Now here's #removeAll:.  Thankfully, there's only one of it.

   5.7.5 <extensibleCollection>
      5.7.5.5 removeAll: oldElements
	...	
	This message is used to remove each element of a given collection
	from the receiver's elements.  The operation is defined to be
	equivalent to removing each element of oldElements from the
	receiver using the #remove message with the element as the
	parameter.
	The behavior is undefined if any element of oldElements
	is not found.
	...
	Return Values UNSPECIFIED

	[Note that an implementation of the form
	 oldElements copy do: [:each | self remove: each]
	 would fully conform to this specification.
	 No permission is given for any special cases other than the
	 cases where some element is not found when it is to be removed.
	 There is NO requirement that #do: actually be used, or that the
	 elements be processed in any particular order, or that the removals
	 be done inside the #do: if there is one.]

Chris Norton wrote:
	Furthermore, I'd like to re-iterate what several people have now said.  It's
	not practical to slow the whole system down to guard against this rare error
	condition.  Proper bounds checking in this case is the responsibility of the
	sender.  I recommend updating the comment in the method to document the
	error condition and to leave the code unchanged.

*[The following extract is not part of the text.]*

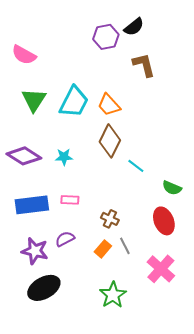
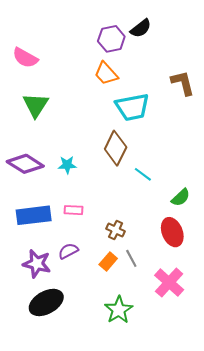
brown L-shape: (144, 65) -> (183, 83), moved
cyan trapezoid: (74, 102) -> (132, 107), moved, turned 52
orange trapezoid: (109, 105) -> (106, 74), moved
green semicircle: (172, 188) -> (181, 197), turned -66

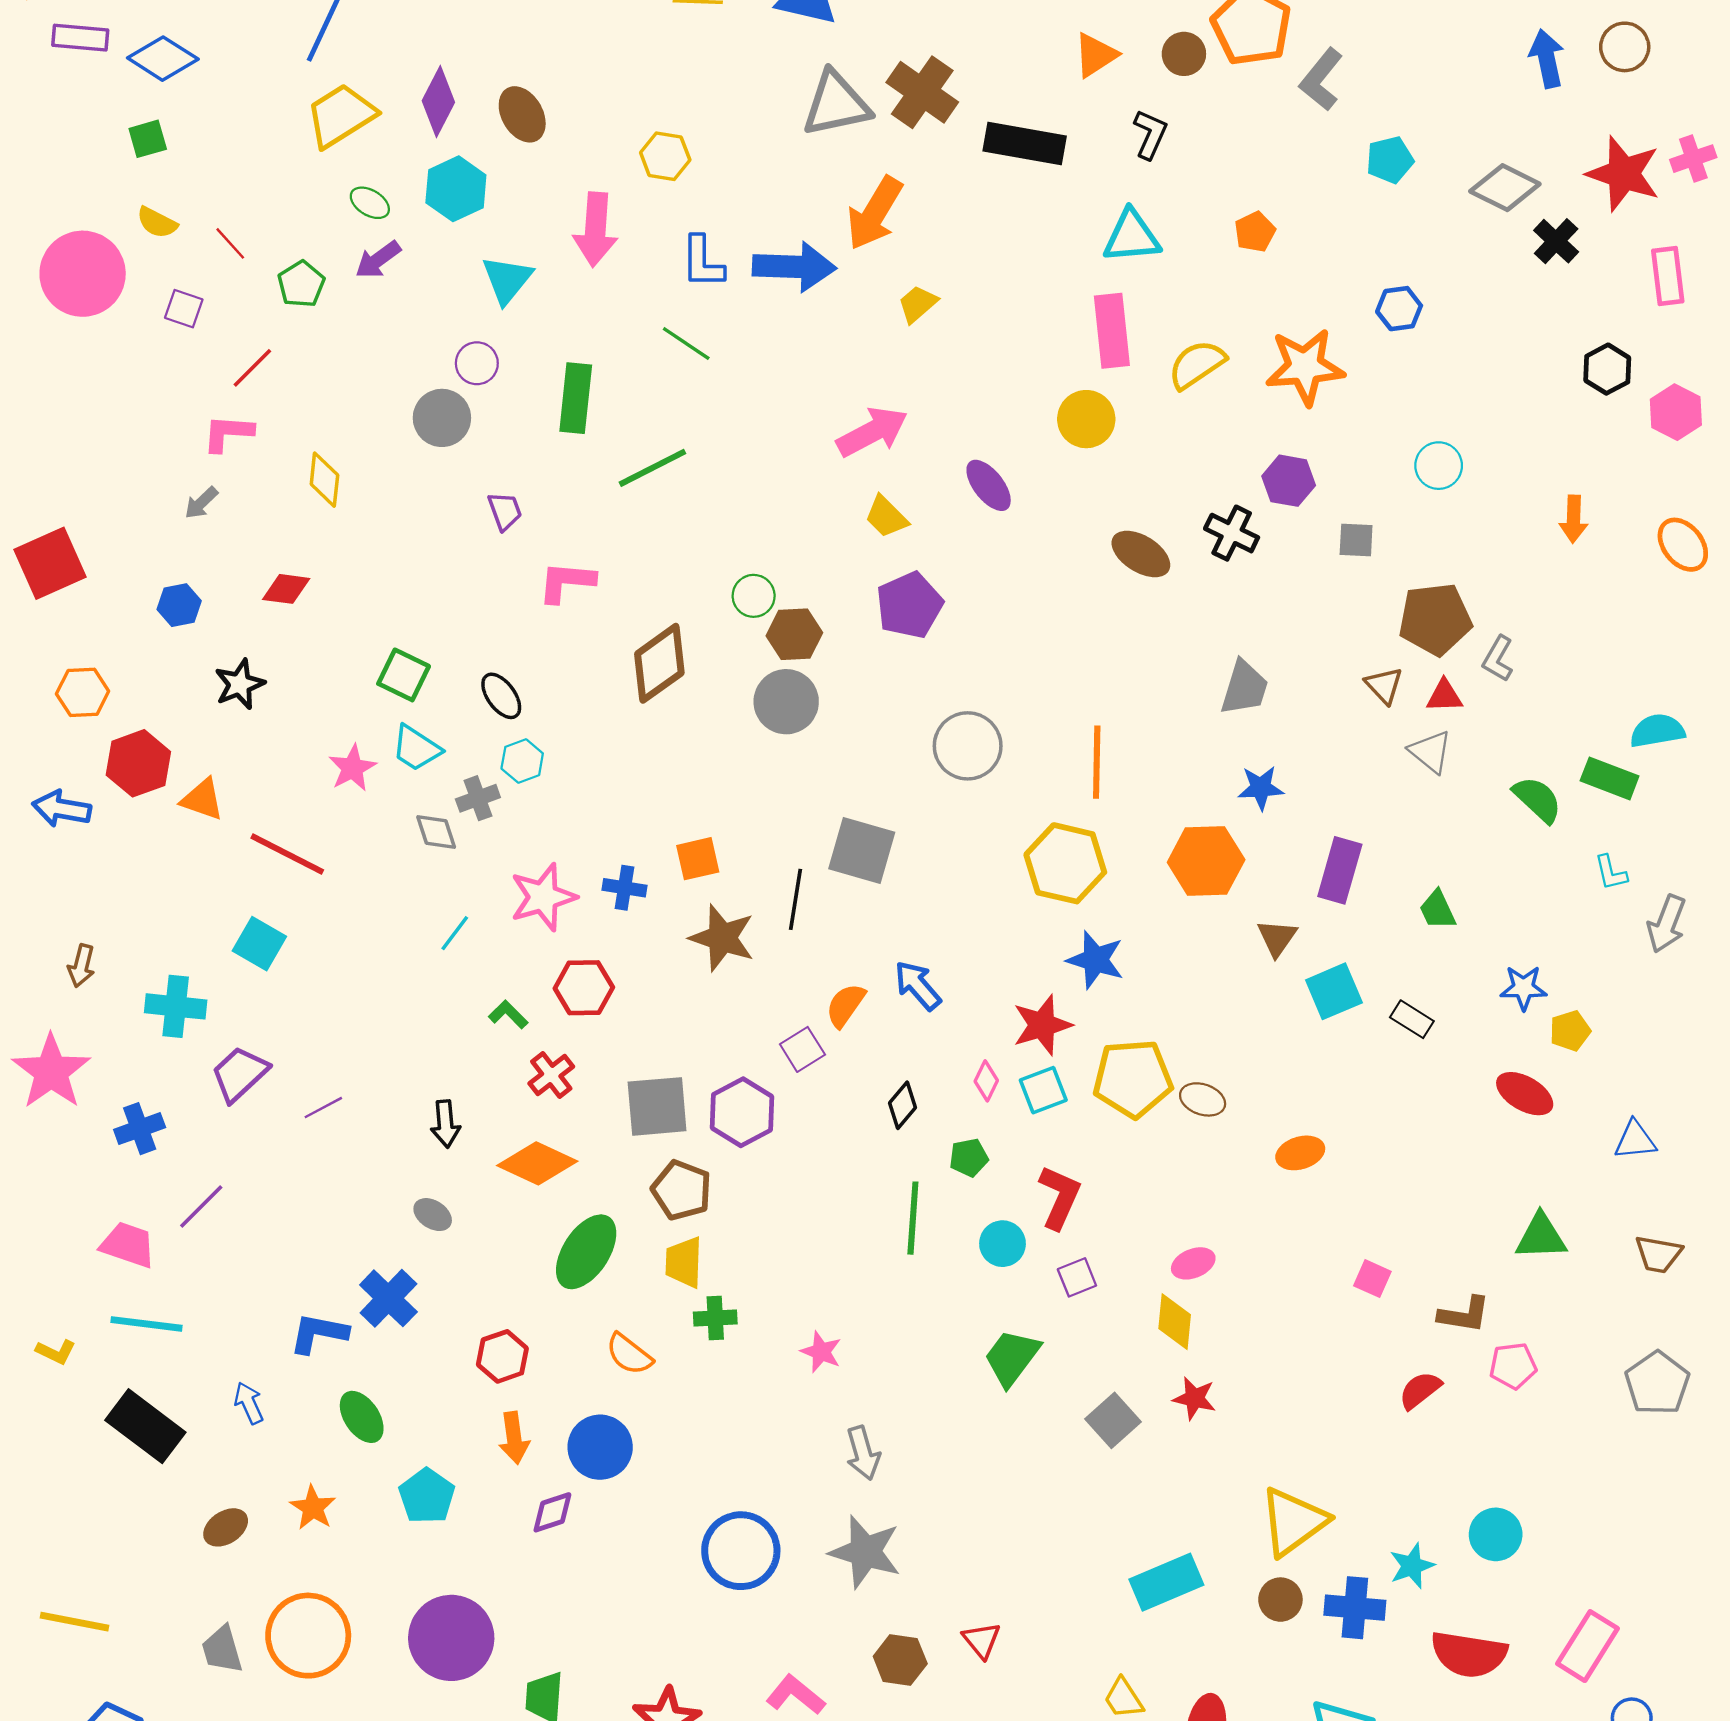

I'm sorry, but this is NOT an option if we want Squeak's collection classes
to approximate ANSI compatibility.  The standard does NOT allow
receiver == aCollection as a special case.  Any "language lawyer" will
tell you that the standard clearly requires ALL of these add*All: and
the removeAll: method to allow receiver == aCollection and clearly define
the effect to be produced.

There is no "bounds checking" here, and it is blatantly unreasonable to
require programmers to put hacks in _their_ code to work around a failure
to conform to the ANSI definitions when it is trivially easy to make the
code conform without measurable overhead.

There IS an "official" specification.
The comments in Squeak are compatible with it.
The code is not.
The code is broken.
Fixing it makes life simpler for programmers who have one special case
 fewer to worry about.
The cost of the fix in previously working cases is too small to measure.

Why is this so hard to accept?